═══ TEXT UNDER STUDY ═══

Default Re: Data Corruption - 07-02-2010 , 06:04 AM



In article <i0k9de$54p$1 (AT) news (DOT) albasani.net>, The Natural Philosopher <tnp (AT) invalid (DOT) invalid> wrote:
Quote:
Tyrone Slothrop wrote:
On Fri, 02 Jul 2010 01:26:20 +0100, The Natural Philosopher
tnp (AT) invalid (DOT) invalid> wrote:

Tyrone Slothrop wrote:

cut to the chase

I am logging to a text file from the PHP script that is called from
the AJAX script. Once the SQL statement is generated and before it is
executed, the query appends to a log file (which is archived daily in
case I need to refer to it in a fit of madness).


Right. Can you CONCLUSIVELY say that the corruption you get does NOT
show up as a malformed SQL query logged by this script?
More to the point, can he conclusively state that all queries that update the
database are being logged by this script? Of course not. There is no assurance
that the faulty query has any connection at all with the script that's doing
the logging.

═══ RECORDS SUPPLIED ═══

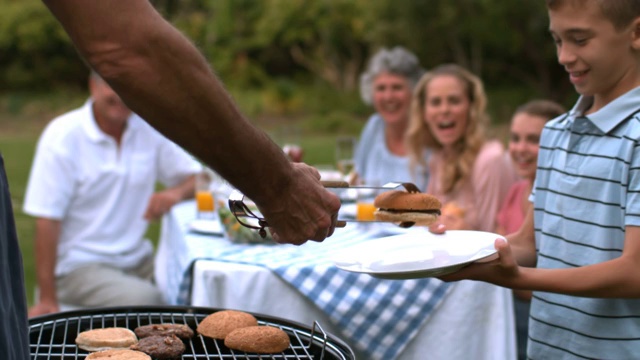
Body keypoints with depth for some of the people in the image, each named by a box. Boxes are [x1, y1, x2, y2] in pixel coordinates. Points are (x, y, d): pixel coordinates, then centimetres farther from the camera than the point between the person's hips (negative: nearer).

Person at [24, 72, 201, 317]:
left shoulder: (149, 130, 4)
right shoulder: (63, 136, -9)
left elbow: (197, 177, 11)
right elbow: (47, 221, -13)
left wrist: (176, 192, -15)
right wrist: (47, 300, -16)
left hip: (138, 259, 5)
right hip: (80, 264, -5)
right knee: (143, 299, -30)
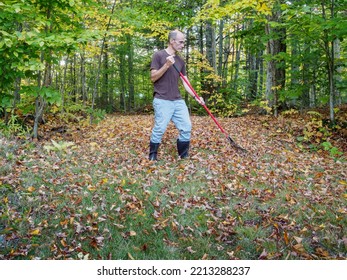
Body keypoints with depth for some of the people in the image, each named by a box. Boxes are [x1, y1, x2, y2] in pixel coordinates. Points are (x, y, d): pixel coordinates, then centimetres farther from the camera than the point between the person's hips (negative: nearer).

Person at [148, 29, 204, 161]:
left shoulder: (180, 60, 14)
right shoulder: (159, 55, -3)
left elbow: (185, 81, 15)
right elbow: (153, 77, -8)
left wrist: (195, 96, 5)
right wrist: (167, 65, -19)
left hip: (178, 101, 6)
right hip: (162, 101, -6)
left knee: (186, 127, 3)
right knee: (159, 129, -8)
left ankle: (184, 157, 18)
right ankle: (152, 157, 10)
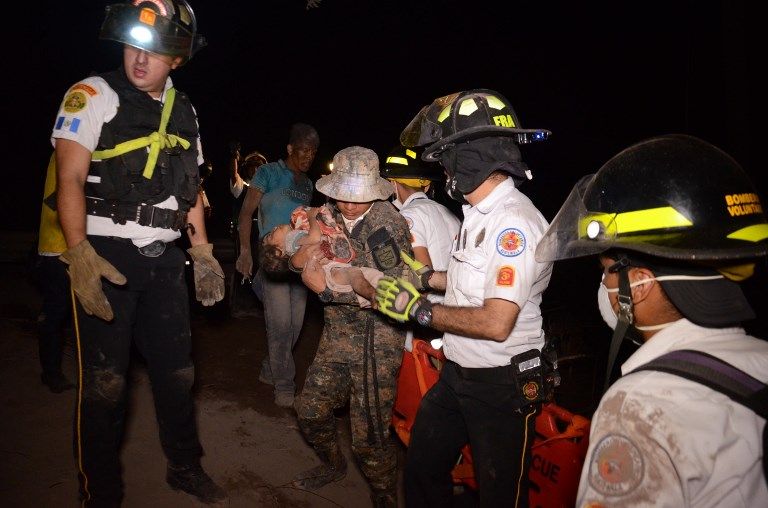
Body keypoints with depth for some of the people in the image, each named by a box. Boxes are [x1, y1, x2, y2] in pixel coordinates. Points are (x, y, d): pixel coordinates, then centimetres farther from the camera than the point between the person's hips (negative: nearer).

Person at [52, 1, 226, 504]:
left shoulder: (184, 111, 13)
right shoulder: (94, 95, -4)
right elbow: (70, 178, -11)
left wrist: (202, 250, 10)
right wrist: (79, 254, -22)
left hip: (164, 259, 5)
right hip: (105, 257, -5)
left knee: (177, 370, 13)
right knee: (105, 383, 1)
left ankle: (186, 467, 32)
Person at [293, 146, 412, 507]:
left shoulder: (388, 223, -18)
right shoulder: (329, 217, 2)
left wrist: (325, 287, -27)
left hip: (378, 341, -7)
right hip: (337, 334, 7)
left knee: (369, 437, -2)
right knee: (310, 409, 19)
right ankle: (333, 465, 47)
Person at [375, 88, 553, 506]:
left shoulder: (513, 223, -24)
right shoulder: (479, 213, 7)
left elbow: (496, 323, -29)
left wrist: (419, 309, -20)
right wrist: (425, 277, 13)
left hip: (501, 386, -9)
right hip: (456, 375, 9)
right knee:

═══

TASK INSTRUCTIONS:
1. In the forum post, where is the query appended once the SQL statement is generated and before it is executed?
2. For each statement, say whether it agrees with the forum post and quote the words that decide it. (a) The PHP script that does the logging is called from the AJAX script. (b) The log file is archived weekly. (c) The final reply says there is assurance that the faulty query is connected to the logging script.

ANSWERS FOR THIS EXERCISE:
1. It is appended to a log file, which is archived daily.

2.
(a) Yes: "I am logging to a text file from the PHP script that is called from the AJAX script."
(b) No: "which is archived daily"
(c) No: "There is no assurance that the faulty query has any connection at all with the script that's doing the logging."